■ YOUR ASSIGNMENT:
When a line of the entries contains the word "wrist", report that line.

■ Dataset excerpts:
|---|
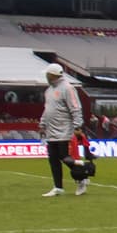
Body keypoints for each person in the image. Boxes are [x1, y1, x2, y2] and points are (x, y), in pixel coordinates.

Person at [39, 63, 81, 197]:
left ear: (53, 75)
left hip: (64, 129)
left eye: (47, 74)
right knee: (53, 159)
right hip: (51, 131)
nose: (46, 76)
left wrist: (77, 126)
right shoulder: (48, 90)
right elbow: (47, 110)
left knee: (64, 157)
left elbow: (75, 107)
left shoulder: (68, 88)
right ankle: (58, 187)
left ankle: (82, 176)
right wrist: (43, 124)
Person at [62, 125, 96, 196]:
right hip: (67, 155)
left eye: (81, 130)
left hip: (73, 157)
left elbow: (85, 144)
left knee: (75, 172)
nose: (81, 132)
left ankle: (82, 182)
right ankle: (84, 179)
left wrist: (88, 155)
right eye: (80, 130)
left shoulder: (77, 135)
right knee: (74, 170)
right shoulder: (69, 134)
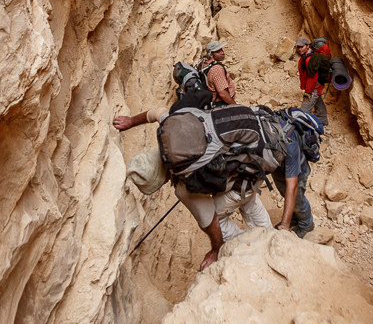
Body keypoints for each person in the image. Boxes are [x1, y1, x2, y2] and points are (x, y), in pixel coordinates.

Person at [114, 92, 272, 272]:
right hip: (253, 165)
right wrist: (131, 121)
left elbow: (210, 221)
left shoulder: (184, 187)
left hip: (239, 185)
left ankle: (256, 245)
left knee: (219, 222)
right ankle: (272, 235)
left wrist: (216, 249)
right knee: (247, 200)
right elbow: (156, 112)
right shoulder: (170, 128)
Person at [272, 107, 316, 238]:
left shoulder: (289, 142)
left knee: (297, 197)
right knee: (283, 190)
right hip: (279, 163)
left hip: (298, 166)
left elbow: (293, 186)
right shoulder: (264, 133)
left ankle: (306, 223)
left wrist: (284, 224)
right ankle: (294, 218)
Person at [294, 36, 329, 127]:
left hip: (314, 87)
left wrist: (308, 92)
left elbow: (312, 78)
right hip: (316, 87)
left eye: (301, 46)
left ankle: (299, 128)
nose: (299, 49)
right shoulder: (305, 57)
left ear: (307, 46)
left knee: (304, 110)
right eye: (298, 47)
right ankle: (323, 120)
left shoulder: (310, 59)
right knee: (318, 101)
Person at [198, 40, 237, 106]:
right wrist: (234, 105)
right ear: (211, 55)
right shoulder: (217, 69)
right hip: (223, 104)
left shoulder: (203, 63)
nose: (222, 52)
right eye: (217, 51)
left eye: (221, 49)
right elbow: (222, 93)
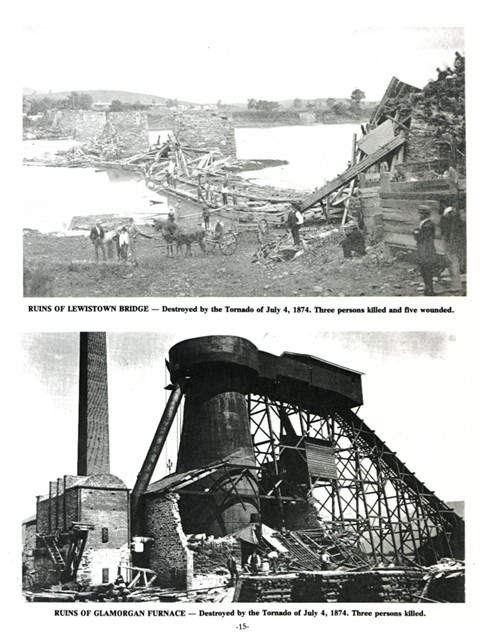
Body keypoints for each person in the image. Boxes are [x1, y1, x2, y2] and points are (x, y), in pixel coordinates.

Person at [413, 204, 437, 296]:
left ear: (425, 214)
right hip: (424, 250)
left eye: (421, 213)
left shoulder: (427, 225)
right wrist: (416, 232)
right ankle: (428, 289)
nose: (419, 215)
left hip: (426, 251)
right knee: (424, 271)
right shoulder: (424, 224)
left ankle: (430, 290)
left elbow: (420, 237)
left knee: (427, 271)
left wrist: (416, 233)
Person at [440, 206, 464, 292]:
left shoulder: (451, 221)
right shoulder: (455, 220)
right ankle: (455, 284)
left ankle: (456, 285)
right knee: (453, 263)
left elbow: (447, 234)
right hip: (452, 243)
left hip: (451, 244)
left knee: (453, 263)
|---|
■ ANSWER SPACE:
left wrist: (77, 126)
right wrist: (43, 124)
left wrist: (88, 155)
right wrist: (131, 121)
left wrist: (216, 249)
left wrist: (284, 224)
left wrist: (308, 92)
right wrist: (234, 105)
right wrist: (416, 232)
left wrist: (416, 233)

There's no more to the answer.